━━━ Extrait du document ━━━

Mots-clés

, , ,

C’est du moins l’avis de Mireille Delmas-Marty, juriste, professeure émérite au Collège de France, dans un article paru dans « Le Monde »  – Source (extrait),  suite au projet de loi antiterroriste, qui a été adopté à l’Assemblée nationale mercredi 11 octobre, elle analyse, les dérives sécuritaires depuis le 11 septembre 2001.

Quand on compare le débat sur la loi Sécurité et liberté présentée par Alain Peyrefitte, au début des années 1980, à ce qui s’est passé depuis une quinzaine d’années, on a l’impression d’avoir changé d’univers : à partir des années 1970, la montée en puissance des droits de l’homme semblait irréversible et l’Etat de droit un dogme inébranlable. Depuis les attentats du 11 septembre 2001, un repli sécuritaire et souverainiste semble avoir levé un tabou : il légitime jusqu’à la torture aux Etats-Unis et déclenche un peu partout une spirale répressive qui semble accompagner une dérive sans fin de l’Etat de droit.

━━━ Données à analyser ━━━

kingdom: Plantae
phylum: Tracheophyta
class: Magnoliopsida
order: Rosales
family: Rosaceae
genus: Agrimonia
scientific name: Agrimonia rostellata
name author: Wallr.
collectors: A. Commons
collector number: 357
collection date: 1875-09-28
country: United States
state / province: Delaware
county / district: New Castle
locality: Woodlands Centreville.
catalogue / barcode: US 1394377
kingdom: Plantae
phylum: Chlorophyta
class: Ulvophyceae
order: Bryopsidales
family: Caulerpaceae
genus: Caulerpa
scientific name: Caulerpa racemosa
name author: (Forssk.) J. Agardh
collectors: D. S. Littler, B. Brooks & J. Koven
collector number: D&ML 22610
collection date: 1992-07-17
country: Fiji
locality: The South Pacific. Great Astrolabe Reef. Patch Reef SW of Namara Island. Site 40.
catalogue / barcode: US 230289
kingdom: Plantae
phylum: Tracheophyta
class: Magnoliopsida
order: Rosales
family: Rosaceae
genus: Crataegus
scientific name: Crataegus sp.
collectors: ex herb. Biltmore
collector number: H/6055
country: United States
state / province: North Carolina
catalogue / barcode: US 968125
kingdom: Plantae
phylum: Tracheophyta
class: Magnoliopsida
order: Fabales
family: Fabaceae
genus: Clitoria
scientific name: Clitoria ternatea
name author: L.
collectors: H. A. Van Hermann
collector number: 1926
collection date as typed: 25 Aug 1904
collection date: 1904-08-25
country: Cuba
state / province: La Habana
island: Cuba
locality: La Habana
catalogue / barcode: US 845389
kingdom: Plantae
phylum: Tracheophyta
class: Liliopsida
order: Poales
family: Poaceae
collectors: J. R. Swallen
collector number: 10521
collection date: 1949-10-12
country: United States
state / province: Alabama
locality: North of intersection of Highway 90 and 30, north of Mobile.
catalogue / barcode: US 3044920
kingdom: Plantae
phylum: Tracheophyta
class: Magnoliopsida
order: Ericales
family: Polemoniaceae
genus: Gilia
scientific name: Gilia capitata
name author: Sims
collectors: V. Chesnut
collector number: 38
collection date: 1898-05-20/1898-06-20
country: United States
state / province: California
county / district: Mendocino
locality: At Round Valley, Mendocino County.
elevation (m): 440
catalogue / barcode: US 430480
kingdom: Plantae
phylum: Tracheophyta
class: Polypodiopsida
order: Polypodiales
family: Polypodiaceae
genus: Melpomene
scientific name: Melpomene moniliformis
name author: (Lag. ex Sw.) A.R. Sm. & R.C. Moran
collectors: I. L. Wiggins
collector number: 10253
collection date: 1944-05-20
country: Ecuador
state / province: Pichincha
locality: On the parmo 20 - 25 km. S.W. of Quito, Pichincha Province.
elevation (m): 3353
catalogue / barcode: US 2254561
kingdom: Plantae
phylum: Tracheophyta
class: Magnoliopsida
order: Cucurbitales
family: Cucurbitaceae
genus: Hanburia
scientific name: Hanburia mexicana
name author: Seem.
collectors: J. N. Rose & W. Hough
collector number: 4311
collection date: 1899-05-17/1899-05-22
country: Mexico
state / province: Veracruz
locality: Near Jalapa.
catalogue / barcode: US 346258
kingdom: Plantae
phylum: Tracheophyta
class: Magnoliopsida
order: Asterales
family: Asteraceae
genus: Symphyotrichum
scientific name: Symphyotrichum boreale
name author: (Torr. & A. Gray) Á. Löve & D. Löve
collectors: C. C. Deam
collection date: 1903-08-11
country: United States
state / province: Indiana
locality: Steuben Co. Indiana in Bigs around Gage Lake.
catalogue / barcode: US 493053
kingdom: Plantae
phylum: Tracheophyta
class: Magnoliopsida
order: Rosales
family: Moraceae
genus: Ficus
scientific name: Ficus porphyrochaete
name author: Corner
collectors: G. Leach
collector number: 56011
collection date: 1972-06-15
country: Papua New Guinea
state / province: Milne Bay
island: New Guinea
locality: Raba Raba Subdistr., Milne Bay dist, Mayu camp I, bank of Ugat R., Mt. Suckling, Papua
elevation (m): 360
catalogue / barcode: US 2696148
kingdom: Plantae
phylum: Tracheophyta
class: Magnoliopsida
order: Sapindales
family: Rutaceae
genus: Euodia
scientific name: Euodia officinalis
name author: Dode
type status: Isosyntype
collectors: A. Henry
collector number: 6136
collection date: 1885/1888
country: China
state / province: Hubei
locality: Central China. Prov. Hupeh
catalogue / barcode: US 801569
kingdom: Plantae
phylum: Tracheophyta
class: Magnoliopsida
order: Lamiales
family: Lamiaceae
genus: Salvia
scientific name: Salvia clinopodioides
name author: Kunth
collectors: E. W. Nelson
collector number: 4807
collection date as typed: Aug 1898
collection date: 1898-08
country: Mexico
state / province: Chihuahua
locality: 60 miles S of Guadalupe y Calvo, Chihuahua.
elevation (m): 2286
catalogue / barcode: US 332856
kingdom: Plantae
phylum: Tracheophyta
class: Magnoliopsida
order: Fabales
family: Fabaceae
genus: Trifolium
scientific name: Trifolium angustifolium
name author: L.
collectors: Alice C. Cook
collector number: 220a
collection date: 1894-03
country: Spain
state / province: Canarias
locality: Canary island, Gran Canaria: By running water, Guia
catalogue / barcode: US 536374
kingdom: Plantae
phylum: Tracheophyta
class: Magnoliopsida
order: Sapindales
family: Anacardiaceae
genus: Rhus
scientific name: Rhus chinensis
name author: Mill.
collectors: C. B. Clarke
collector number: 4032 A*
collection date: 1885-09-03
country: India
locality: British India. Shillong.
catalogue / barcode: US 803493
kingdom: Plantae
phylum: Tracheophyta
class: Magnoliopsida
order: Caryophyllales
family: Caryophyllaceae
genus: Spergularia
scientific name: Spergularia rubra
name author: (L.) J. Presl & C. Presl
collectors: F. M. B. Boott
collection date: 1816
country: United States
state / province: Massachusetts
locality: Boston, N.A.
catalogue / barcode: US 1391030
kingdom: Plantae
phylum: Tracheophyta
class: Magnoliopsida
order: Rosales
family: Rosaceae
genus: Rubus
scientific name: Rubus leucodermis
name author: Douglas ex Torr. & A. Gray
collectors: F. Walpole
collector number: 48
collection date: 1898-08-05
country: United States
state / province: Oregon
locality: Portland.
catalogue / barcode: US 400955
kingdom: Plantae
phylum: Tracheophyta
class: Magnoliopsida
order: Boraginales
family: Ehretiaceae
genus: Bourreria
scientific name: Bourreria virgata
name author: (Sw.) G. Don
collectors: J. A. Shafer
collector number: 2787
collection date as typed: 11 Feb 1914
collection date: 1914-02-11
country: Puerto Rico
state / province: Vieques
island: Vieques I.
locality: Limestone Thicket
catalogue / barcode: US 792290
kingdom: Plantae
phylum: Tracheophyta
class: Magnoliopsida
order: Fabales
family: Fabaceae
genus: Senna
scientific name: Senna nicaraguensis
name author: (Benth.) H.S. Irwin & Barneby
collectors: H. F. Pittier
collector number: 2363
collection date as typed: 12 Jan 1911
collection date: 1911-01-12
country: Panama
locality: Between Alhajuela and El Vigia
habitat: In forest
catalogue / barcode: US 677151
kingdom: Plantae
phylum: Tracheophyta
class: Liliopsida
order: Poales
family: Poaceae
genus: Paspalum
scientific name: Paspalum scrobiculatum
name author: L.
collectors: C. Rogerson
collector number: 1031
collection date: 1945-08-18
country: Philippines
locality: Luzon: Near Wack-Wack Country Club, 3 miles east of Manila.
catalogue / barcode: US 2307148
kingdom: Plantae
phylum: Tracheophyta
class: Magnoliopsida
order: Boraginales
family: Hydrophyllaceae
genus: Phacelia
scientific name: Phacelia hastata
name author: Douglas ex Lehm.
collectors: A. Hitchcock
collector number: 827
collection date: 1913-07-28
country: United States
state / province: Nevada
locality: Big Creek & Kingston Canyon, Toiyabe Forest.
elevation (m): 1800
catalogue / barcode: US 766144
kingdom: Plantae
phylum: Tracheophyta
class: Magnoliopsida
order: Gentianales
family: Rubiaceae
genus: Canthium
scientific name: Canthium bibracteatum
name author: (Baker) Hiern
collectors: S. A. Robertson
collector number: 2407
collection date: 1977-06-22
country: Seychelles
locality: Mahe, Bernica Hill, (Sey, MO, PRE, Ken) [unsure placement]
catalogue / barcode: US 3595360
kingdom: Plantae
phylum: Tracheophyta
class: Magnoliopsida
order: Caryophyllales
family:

━━━

◆ Consigne A ◆
Reproduisez tout le passage de l'extrait sur les dérives sécuritaires, depuis « Quand on compare » jusqu'à « l’Etat de droit. ».
◆ Consigne B ◆
Relevez, sans doublon, chaque date ou décennie écrite en chiffres dans l'extrait sur les dérives sécuritaires.
◆ Consigne C ◆
Répondez brièvement à partir de l'extrait sur les dérives sécuritaires :
(i) Quelles fonctions de Mireille Delmas-Marty sont indiquées ?
(ii) Qui a présenté la loi Sécurité et liberté ?
(iii) Dans quel pays le repli sécuritaire légitime-t-il jusqu'à la torture ?
Le listing n'a aucun rapport avec l'extrait.

◆ Réponse A ◆
Quand on compare le débat sur la loi Sécurité et liberté présentée par Alain Peyrefitte, au début des années 1980, à ce qui s’est passé depuis une quinzaine d’années, on a l’impression d’avoir changé d’univers : à partir des années 1970, la montée en puissance des droits de l’homme semblait irréversible et l’Etat de droit un dogme inébranlable. Depuis les attentats du 11 septembre 2001, un repli sécuritaire et souverainiste semble avoir levé un tabou : il légitime jusqu’à la torture aux Etats-Unis et déclenche un peu partout une spirale répressive qui semble accompagner une dérive sans fin de l’Etat de droit.

◆ Réponse B ◆
mercredi 11 octobre
11 septembre 2001
années 1980
années 1970

◆ Réponse C ◆
(i) Juriste, professeure émérite au Collège de France.
(ii) Alain Peyrefitte.
(iii) Aux Etats-Unis.